So I've been trying to figure out this problem for 3 hours now and don't really know how to start.
What I'm trying to do is figure out if there is guaranteed to be, in an irrational number written in binary, a block of binary digits of length greater than once that repeats twice in a row so for example: $0.\underline{110}-\underline{110}$ has the block 110 twice. I know it's most probably true since I verified it using programming, unless something is wrong with my code, but I want to prove it without using the computer, to get some more insight about it.

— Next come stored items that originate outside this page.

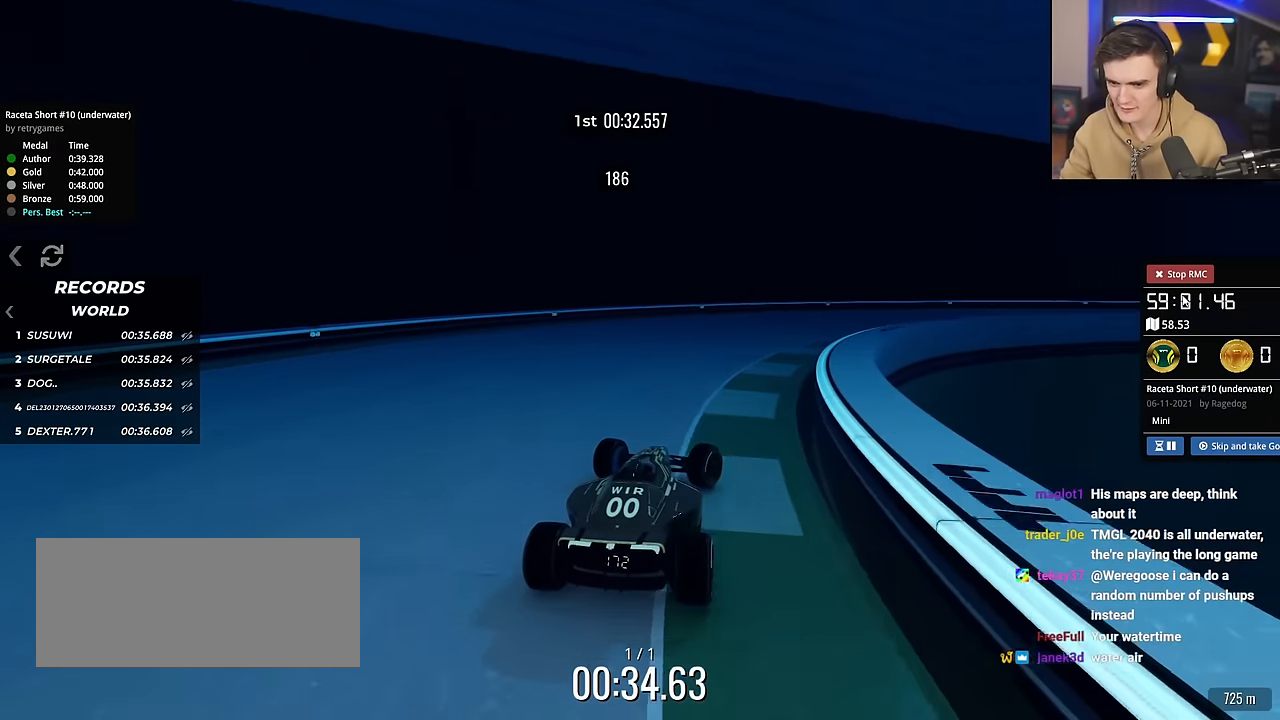
{"keys": ["right", "up"], "events": []}
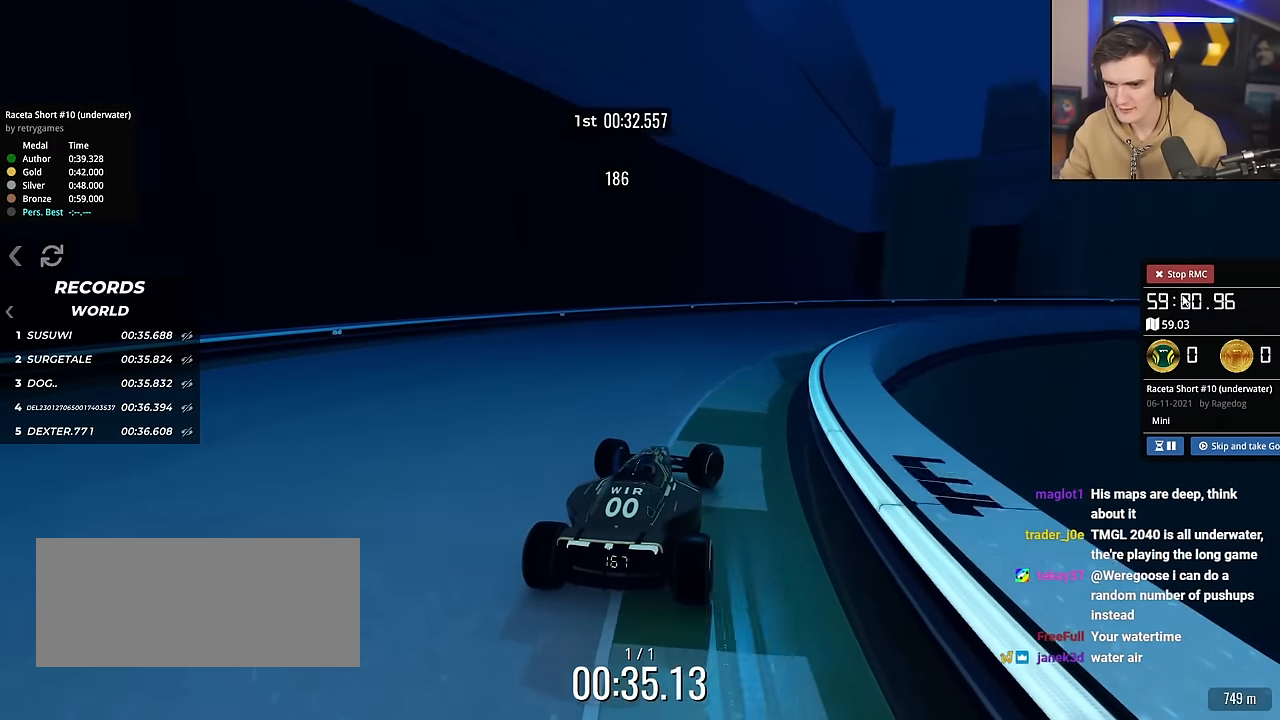
{"keys": ["up"], "events": [[384, "right", "up"]]}
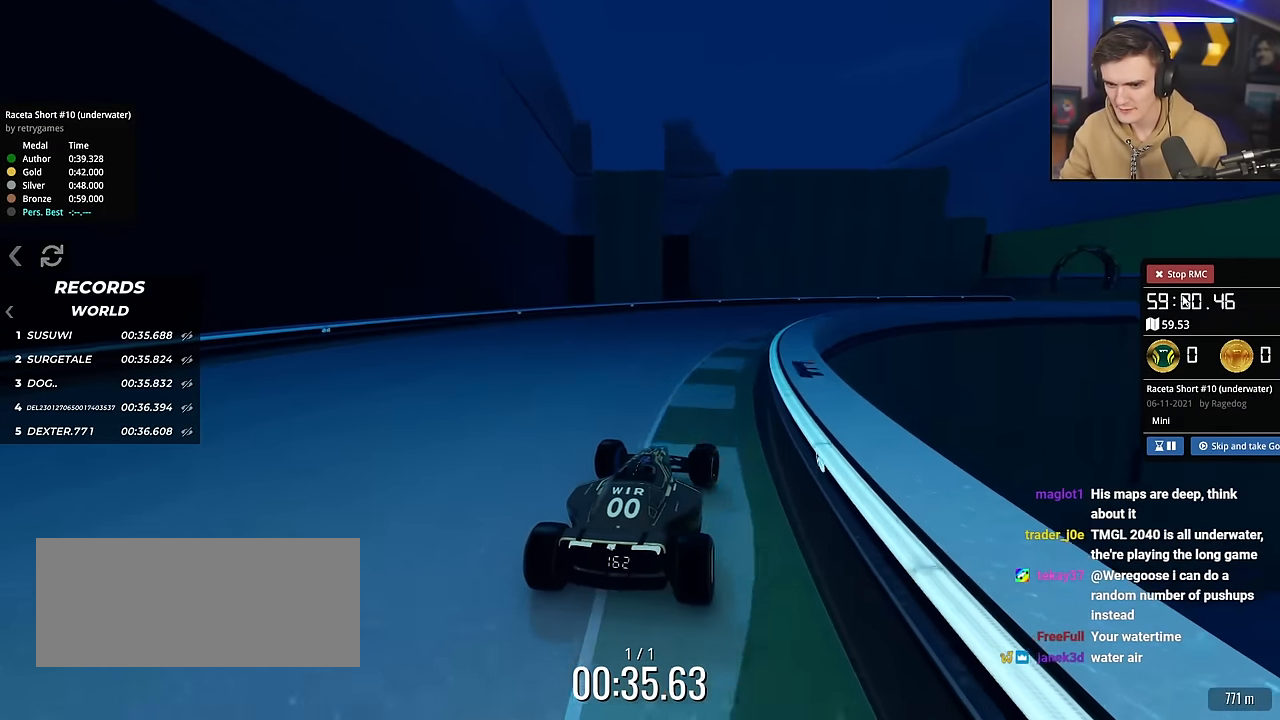
{"keys": ["right", "up"], "events": [[33, "right", "down"], [166, "right", "up"], [400, "right", "down"]]}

What I've tried doing is write out all possible combinations for 4 digits and try out different combinations etc, I thought I'd have some idea well before I'm quarter way through combinations of a pair of 4 digit block, but that turned out not to be the case and there was a lot of wasted time on just trial and error.
I just don't know how to start on this one, any hints/ proofs would be very appreciated.
If needed I have studied a first course in number theory so I can understand that.
In the paper "On nonrepetitive sequences" by Entringer and Jackson, in J. Combin. Theory Ser. A 11 (1974), 159–164. The link is http://www.sciencedirect.com/science/article/pii/0097316574900417, the authors show that any binary sequence of length more than 18 must have two identical consecutive blocks, the length of which is at least 2.
The proof is by case analysis, shown in Figure 1 in the paper.